課題の指示
読解本文では、安倍政権時の規制緩和で生まれた機能性表示食品は特保とどこが違うとされていますか。一文で答えてください。

世はまさに陰謀論の時代。
日航123便事故や9.11同時多発テロは言うに及ばず、政治問題が起きればDS(ディープステート:米政府の一部が 金融・産業界の上層部と協力して秘密のネットワークを組織して米政府と一緒に、あるいは内部で権力を行使する影の政府)の仕業とし、あるいは地震が起きれば地震兵器、台風に対しては気象兵器と全てを陰謀論と結びつけ、さらに新型コロナウイルス感染症に対しても然りで感染症そのものを否定し、ワクチンを否定しマスクを否定するなど様々な陰謀論があります。
そしてそれらを信じる者は、否定する者を「無知」、「リテラシーが無い」と見下し、「自分たちだけが真実を知っている」と自らを高みにおきます。
そして自分たちだけが正しいと信じていますので、他者の否定の意見など受け入れません。
今ちょっぴり心配な話題では、このようなものもあります。
安倍政権時に規制緩和して生まれた"機能性表示食品"(特保と違って国の審査不要)の安全性や、問題となっているサプリの安全性を問う事を陰謀とする人達。
#小林製薬がんばれ というタグがトレンドに上がっていて何事かと思ったら、反ワクチン系の人たちが盛り上がっていて、そこに「グローバル企業の企業と政府の陰謀に立ち向かう日本企業」みたいな構図の人がのっかって、阿鼻叫喚の陰謀論祭りとなっていました。陰謀論につける薬はありません。
— 墨東公安委員会 (@bokukoui) April 1, 2024
陰謀論が注目されるようになったのは2020年の米大統領選挙の前あたりからでしょうか。
Qアノンが注目されるようになったが、陰謀論を拡散させるのは宗教系のメディアや関係者によるネットニュースやSNSやYouTube Channelなど、資金力も豊富で影響力は大きいように思います。
先日起きたボルチモアのフランシス・スコット・キー橋へのコンテナ船の衝突事故ですが、たちまち陰謀論が拡散されました。

データ
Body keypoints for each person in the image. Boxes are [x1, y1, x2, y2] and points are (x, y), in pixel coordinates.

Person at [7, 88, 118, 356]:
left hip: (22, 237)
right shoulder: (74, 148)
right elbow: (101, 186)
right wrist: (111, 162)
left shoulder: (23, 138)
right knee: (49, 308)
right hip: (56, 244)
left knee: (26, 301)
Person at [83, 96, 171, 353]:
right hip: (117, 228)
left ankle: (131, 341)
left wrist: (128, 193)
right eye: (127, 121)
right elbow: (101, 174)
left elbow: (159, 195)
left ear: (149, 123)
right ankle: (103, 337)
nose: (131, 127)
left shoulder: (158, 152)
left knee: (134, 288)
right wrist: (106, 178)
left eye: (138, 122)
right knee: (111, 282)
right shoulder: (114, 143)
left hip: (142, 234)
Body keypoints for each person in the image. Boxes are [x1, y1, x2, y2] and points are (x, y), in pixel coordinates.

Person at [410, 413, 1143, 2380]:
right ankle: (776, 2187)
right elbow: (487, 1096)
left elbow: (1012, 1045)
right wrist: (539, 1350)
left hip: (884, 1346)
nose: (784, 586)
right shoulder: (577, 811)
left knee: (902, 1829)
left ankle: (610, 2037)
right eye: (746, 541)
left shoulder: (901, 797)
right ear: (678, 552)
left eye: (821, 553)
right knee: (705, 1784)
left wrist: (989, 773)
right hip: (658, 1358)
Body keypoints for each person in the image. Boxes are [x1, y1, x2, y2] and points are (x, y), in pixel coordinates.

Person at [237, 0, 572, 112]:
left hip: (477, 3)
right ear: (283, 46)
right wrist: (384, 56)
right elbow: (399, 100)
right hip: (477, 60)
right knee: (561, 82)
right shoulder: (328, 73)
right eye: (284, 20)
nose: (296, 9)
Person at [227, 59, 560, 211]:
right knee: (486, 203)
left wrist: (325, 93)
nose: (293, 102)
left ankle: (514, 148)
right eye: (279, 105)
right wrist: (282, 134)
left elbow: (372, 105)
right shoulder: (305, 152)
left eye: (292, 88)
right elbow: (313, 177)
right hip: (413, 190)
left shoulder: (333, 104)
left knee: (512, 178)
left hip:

解答
国の審査が不要である点が違います。